• _WORK ITEM 1_: In the text on consciousness, for how many hours does the writer say consciousness was lost?
• _WORK ITEM 2_: Edit the text on consciousness, starting with "On the face" and going on through "obvious, isn’t it?", so that "Thursday" becomes "Wednesday".
• _WORK ITEM 3_: Continue the text on consciousness from the point where it stops.

• _SUPPLIED TEXT_:
----
25/02/2024
Consciousness part three
The delay in continuing this discussion is partly because I have been pondering about what is Consciousness.
On the face of it, consciousness could be described as being Aware. I understand this from personal experience. About 2 weeks ago I felt unwell and went to bed. That was sometime on a Thursday late afternoon. Saturday morning, I was struggling to wake up, get out of bed and answer the phone – the landline in the next room and my mobile in my bedroom. I thought it was Friday. Apparently, I was making no sense, to the extent that my daughter who was trying to get me to answer the phone, as my son and daughter in law were, said, “Mum you’re frightening me. I’m coming up” Bless her.
It was then I realised I had no recollection of anything that had occurred since late Thursday afternoon. I had ‘lost consciousness’ for 36 hours. I was definitely not aware of anything in that time. That is obvious, isn’t it?
However, there are other times when we aren’t consciously aware but walking around and apparently getting on with life. Have you ever set off on a journey only to realise 10 minutes later that you are on the wrong road, going the wrong way?
----
• _DATASET ENTRIES_:
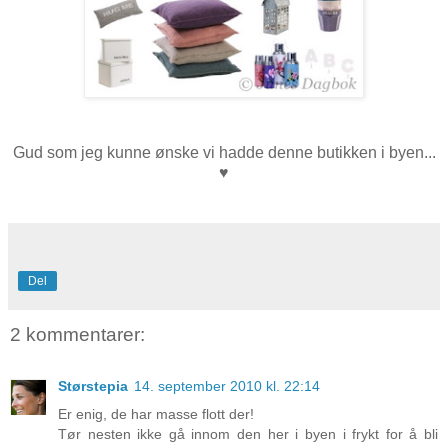
Gud som jeg kunne ønske vi hadde denne butikken i byen...
♥
Del
2 kommentarer:
Størstepia
14. september 2010 kl. 22:14
Er enig, de har masse flott der!
Tør nesten ikke gå innom den her i byen i frykt for å bli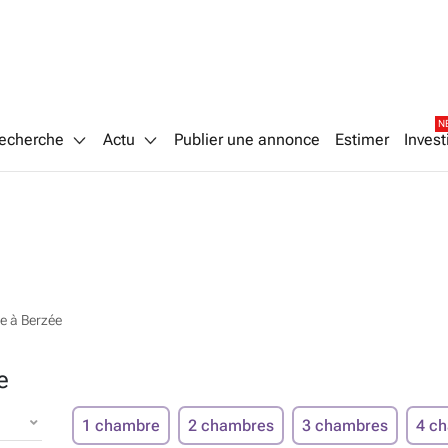
N
echerche
Actu
Publier une annonce
Estimer
Invest
e à Berzée
e
1 chambre
2 chambres
3 chambres
4 c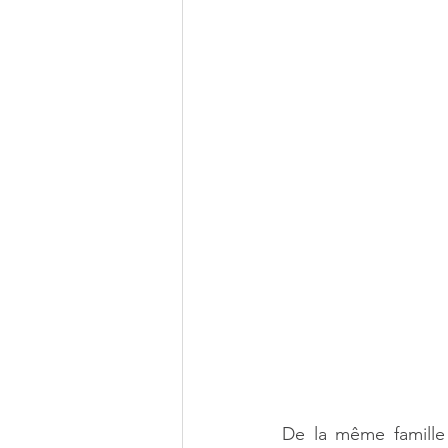
De la même famille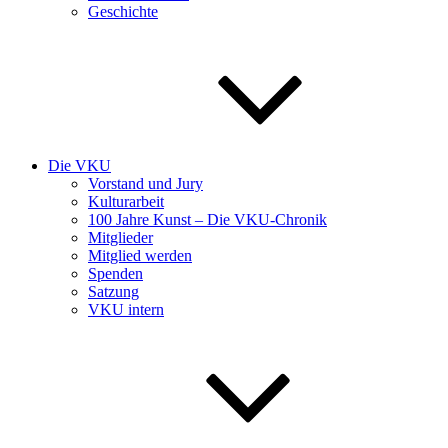
Geschichte
Die VKU
Vorstand und Jury
Kulturarbeit
100 Jahre Kunst – Die VKU-Chronik
Mitglieder
Mitglied werden
Spenden
Satzung
VKU intern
----
• _ANSWER SECTION 1_: 36 hours.

• _ANSWER SECTION 2_:
On the face of it, consciousness could be described as being Aware. I understand this from personal experience. About 2 weeks ago I felt unwell and went to bed. That was sometime on a Wednesday late afternoon. Saturday morning, I was struggling to wake up, get out of bed and answer the phone – the landline in the next room and my mobile in my bedroom. I thought it was Friday. Apparently, I was making no sense, to the extent that my daughter who was trying to get me to answer the phone, as my son and daughter in law were, said, “Mum you’re frightening me. I’m coming up” Bless her.
It was then I realised I had no recollection of anything that had occurred since late Wednesday afternoon. I had ‘lost consciousness’ for 36 hours. I was definitely not aware of anything in that time. That is obvious, isn’t it?

• _ANSWER SECTION 3_:
The truth is, in whatever way it manifests, we spend a lot of time only semi-conscious.
Perhaps you are out walking the dog in the spring in a beautiful beech forest. The leaves are a delicate translucent yellow/lime, the birds are singing. This is passing you by. Why? Because you are thinking; thinking about that incident yesterday that really upset you or feeling anxious that something similar could happen to you next week. Conscious thought occurs in the front of one’s brain, behind the forehead. Remembering, which is what was happening when you walked unseeing through the wood, happens in the back of your brain - or not even in one’s physical brain at all! (Something for another time!)
Dr. Bruce Lipton has some interesting things to say about this. He calls these memories ‘Programme’. They are influenced and originate from the last 3 months of one’s life in the womb right through till one is about 6 or 7 years’ old. During this time, we experience life without any filters. What we see, hear, feel experience goes straight into our hind brain, the so-called unconscious. All this information affects our responses and behaviours for the rest of our lives. It goes a long way to explain why, after having therapy, going on self-development courses, learning all kinds of new, interesting things one can end up like one’s father or mother – but not realise it. Your spouse or your friends will see it.
When we are lost in our thoughts, we are back in the Programme. We are not fully conscious.
How to stay conscious all the time? Stay in Present Moment. Be here, now! This is where positive change lies. As Eckart Tolle has written in “The Power of Now”, the present is where we need to live.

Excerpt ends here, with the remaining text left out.